+++ Teks Bacaan
Pertama-tama Guillot (1992) mendasarkan telaahnya pada kronik Barros dan Couto. Menurut Joao de Barros perjanjian antara Portugis dan Sunda berlangsung pada tahun 1522. Isi perjanjian sebagaimana di atas. Pihak Portugis diwakili Henrique Leme sedangkan raja Sunda didampingi oleh tiga orang menteri yaitu Mandari Tadam, Tamungo Sague de Pate, dan Bengar. Setelah perjanjian berlangsung tiga orang menteri tersebut mengantarkan Leme ke lokasi akan dibangunnya benteng. Lokasi itu berada di sebelah kanan muara sungai pada kawasan yang dinamai Calapa. Di situ Leme mendirikan sebuah padrao. Pembangunan benteng dilaksanakan oleh Francisco de Sa. Ketika Francisco de Sa menuju Sunda, armadanya terserang badai. Duarto Coelho salah seorang kapten armada tersebut berhasil sampai di Calapa tetapi kapalnya tengelam di situ. Semua pasukannya diserang oleh orang-orang Islam yang beberapa hari sebelumnya telah merebut kota itu dari Samiam.

Kronik versi Diogo do Couto menceritakan ketika Francisco de Sa menuju Sunda diserang badai sehingga kapal-kapalnya terpencar. Sebuah kapal besar yang dipimpin Duarto Coelho dan dua kapal lainnya dengan susah payah berhasil mencapai “Pelabuhan Sunda”. Ketika mencapai pantai diserang orang-orang Islam. Raja yang memberi ijin pendirian benteng sudah meninggal dan musuh yang diperanginya telah merebut daerahnya.

Berdasarkan dua versi ini terdapat suatu perbedaan. Barros menyebutkan bahwa lokasi yang akan dibangun benteng adalah Calapa. Coelho setelah diserang badai berhasil sampai di Calapa dan diserang orang-orang Islam. Sedangkan Couto menyebutkan bahwa Coelho berhasil mencapai “Pelabuhan Sunda”. Secara umum penyebutan Calapa dan Pelabuhan Sunda ini disimpulkan adalah Sunda Kelapa.

Dalam mencari penjelasan selanjutnya Guillot menelaah sumber lainnya. Dalam teks asli perjanjian didapakan keterangan bahwa perjanjian diadakan di “pelabuhan Sunda” (neste porto de Çumda), lokasi benteng pada tepi kanan sebuah muara sungai di kawasan yang bernama Calapa (na boca do rio a mao direita de fromte da barra a qual terra se chama Calapa), setelah selesai perjanjian kedua belah pihak berangkat menuju ke lokasi rencana pembangunan benteng untuk mendirikan padrao.
++++++
Yang Dikerjakan: Ambil bagian teks tentang perjanjian Portugis dan Sunda tanpa mengubah satu kata pun, dimulai dari kata-kata yang memuat "Berdasarkan dua versi" dan berhenti sesudah "untuk mendirikan padrao.".
+++ Data Tersedia
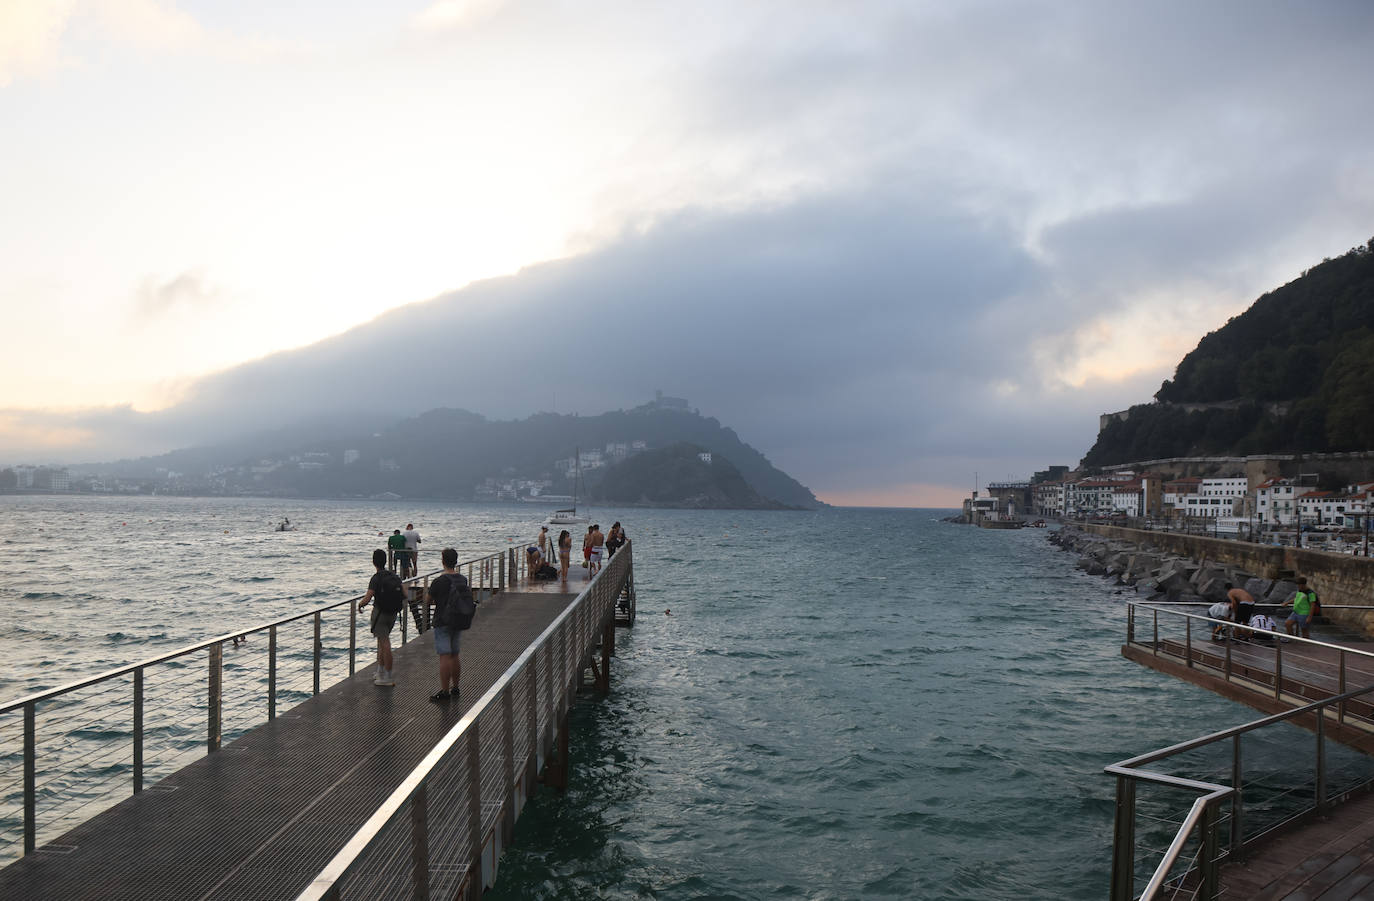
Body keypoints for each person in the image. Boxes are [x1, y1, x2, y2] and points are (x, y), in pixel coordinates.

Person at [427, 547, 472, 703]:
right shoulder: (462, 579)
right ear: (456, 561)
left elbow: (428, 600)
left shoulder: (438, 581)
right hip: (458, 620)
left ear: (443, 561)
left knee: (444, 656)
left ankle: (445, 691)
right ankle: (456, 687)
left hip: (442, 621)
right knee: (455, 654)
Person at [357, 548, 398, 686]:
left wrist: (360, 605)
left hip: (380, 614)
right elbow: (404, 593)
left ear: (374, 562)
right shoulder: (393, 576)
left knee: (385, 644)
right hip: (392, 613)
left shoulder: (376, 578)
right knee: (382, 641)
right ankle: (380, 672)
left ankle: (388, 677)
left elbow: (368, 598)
++++++
Penyelesaian:
Berdasarkan dua versi ini terdapat suatu perbedaan. Barros menyebutkan bahwa lokasi yang akan dibangun benteng adalah Calapa. Coelho setelah diserang badai berhasil sampai di Calapa dan diserang orang-orang Islam. Sedangkan Couto menyebutkan bahwa Coelho berhasil mencapai “Pelabuhan Sunda”. Secara umum penyebutan Calapa dan Pelabuhan Sunda ini disimpulkan adalah Sunda Kelapa.

Dalam mencari penjelasan selanjutnya Guillot menelaah sumber lainnya. Dalam teks asli perjanjian didapakan keterangan bahwa perjanjian diadakan di “pelabuhan Sunda” (neste porto de Çumda), lokasi benteng pada tepi kanan sebuah muara sungai di kawasan yang bernama Calapa (na boca do rio a mao direita de fromte da barra a qual terra se chama Calapa), setelah selesai perjanjian kedua belah pihak berangkat menuju ke lokasi rencana pembangunan benteng untuk mendirikan padrao.